Student Spotlight: Saeedeh Sadeghi
April 10, 2023
Saeedeh Sadeghi is a doctoral candidate in human development with a concentration in developmental psychology from Shiraz, Iran. She earned a B.S. in computer engineering from Shiraz University, M.S. in machine intelligence and robotics from the University of Tehran, M.S. in systems engineering from Cornell University, and M.A. in human development from Cornell and now studies how the experience of time and emotion is influenced by the body under the guidance of Eve De Rosa.
What is your area of research and why is it important?
In my research, I try to understand how our experience of time and emotion comes from the body and sensory organs. In one project I worked on how the heart, the organ in our chest that pumps blood, is related to the perception of time. The heart is constantly interacting with the brain, shaping our perceptual experience including the sense of time. In another project, I am working on how our feelings are influenced by the visual waves that our eyes receive—features such as colors, shapes, or composition of the scenes.
What are the larger implications of this research?
I hope that communicating my research to the public might bring more mental clarity and a sense of presence to humans. We tend to identify ourselves with our mind as separate from the environment. In my research, I objectify the mind experience, showing that it partly comes from the body or physical sensations.
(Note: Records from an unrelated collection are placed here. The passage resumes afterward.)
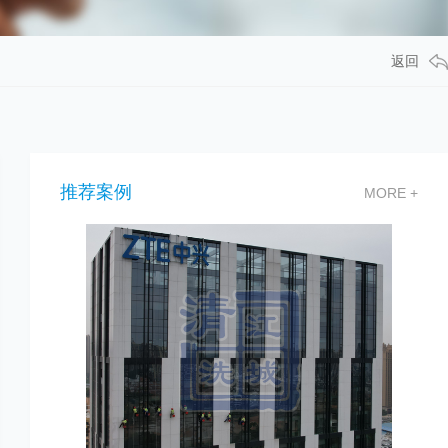
返回
推荐案例
MORE +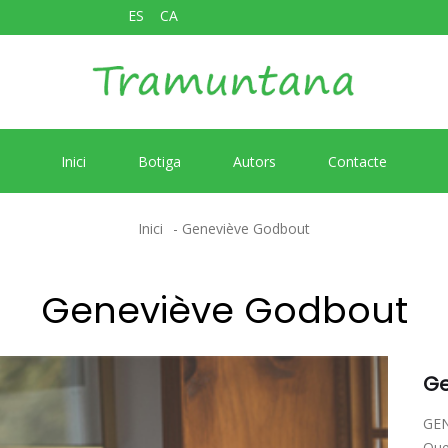
ES
CA
Inici
Botiga
Autors
Contacte
Inici
Geneviève Godbout
Geneviève Godbout
Ge
GEN
Queb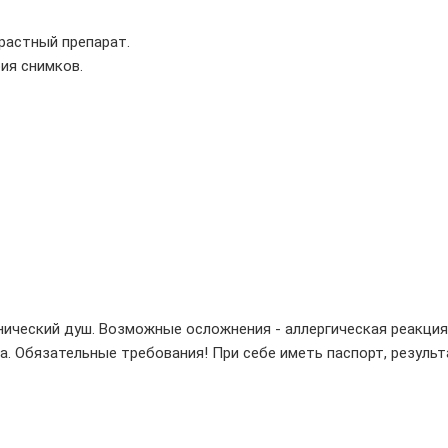
растный препарат.
ия снимков.
ический душ. Возможные осложнения - аллергическая реакция, 
а. Обязательные требования! При себе иметь паспорт, результ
This could also have practical implications about ways of changing the environment or body to improve psychological well-being. Building on our research, future work may deepen our understanding of mental disorders and their impact on one’s experience of the environment, as well as strategies to support the patients.
You were lead author on a study finding that the perception of time may change with each heartbeat. What do you imagine are the larger implications of the study?
Cognitive neuroscience has widely focused on the brain to explain how the mind works. Our research is suggesting that the body and heart are involved in the feeling of time. We don’t perceive time only with the brain, but the heart is also part of the larger network that gives rise to the sense of time. Our work could provide further insight into how the experience of time might be distorted in patients with disorders related to heart function.
This research has been picked up by additional news sources, including The New York Times. How do you feel knowing your research is making such an impact?
I’m happy that our work sparked curiosity in the public. It’s a shared human need to know about how our mind works and what makes us who we are. I receive emails from non-experts who read a news article about our work, asking questions about the implications of our research or commenting about what it means in their personal experiences. Our experiment was in a very controlled environment with specific stimuli so I don’t know the answer to many questions unless we test them. But what makes me feel happy is public engagement and extending the outreach to non-experts.
How did you get involved with this research and what drew you to it?
The initial thoughts came from a book I read about time perception titled “Felt Time” by Marc Wittmann. Wittmann is one of the proponents of the idea that perception of time is rooted in the body and explains it beautifully in his book based on scientific literature. My mentors at Cornell also had interest and expertise in the relationship between the heart and emotion or perception in general. So we came up with the idea of studying the heart-time relationship. I reached out to Marc Wittmann to get his feedback about our results and he later joined us as a collaborator and co-author of the paper.
What are your hobbies or interests outside of your research or scholarship?
In the past, I enjoyed creating paintings and bead jewelry. I found joy in the meditative process of expressing my emotions in a creative craft. While I still value these outlets, my current hobbies include hiking, hanging out with friends, and exercising. During grad school, I found relief from emotional stress by taking long hikes in nature. Ithaca is perfect for hiking with its beautiful and vibrant nature!
Why did you choose Cornell to pursue your degree?
I liked crossing disciplinary boundaries in my research and thought that my offer at Cornell would be a great fit. As a Ph.D. student at Cornell, I would be mentored by a committee of three to five faculty members. Having a diverse committee would give me a more comprehensive perspective from different disciplines. My Ph.D. admission offer included guaranteed funding for a teaching assistantship all throughout the program. I saw this as a bonus that would allow more freedom in choosing my research direction, not being limited by a specific research grant. Finally, being close to nature was another factor that made Cornell and Ithaca attractive to me.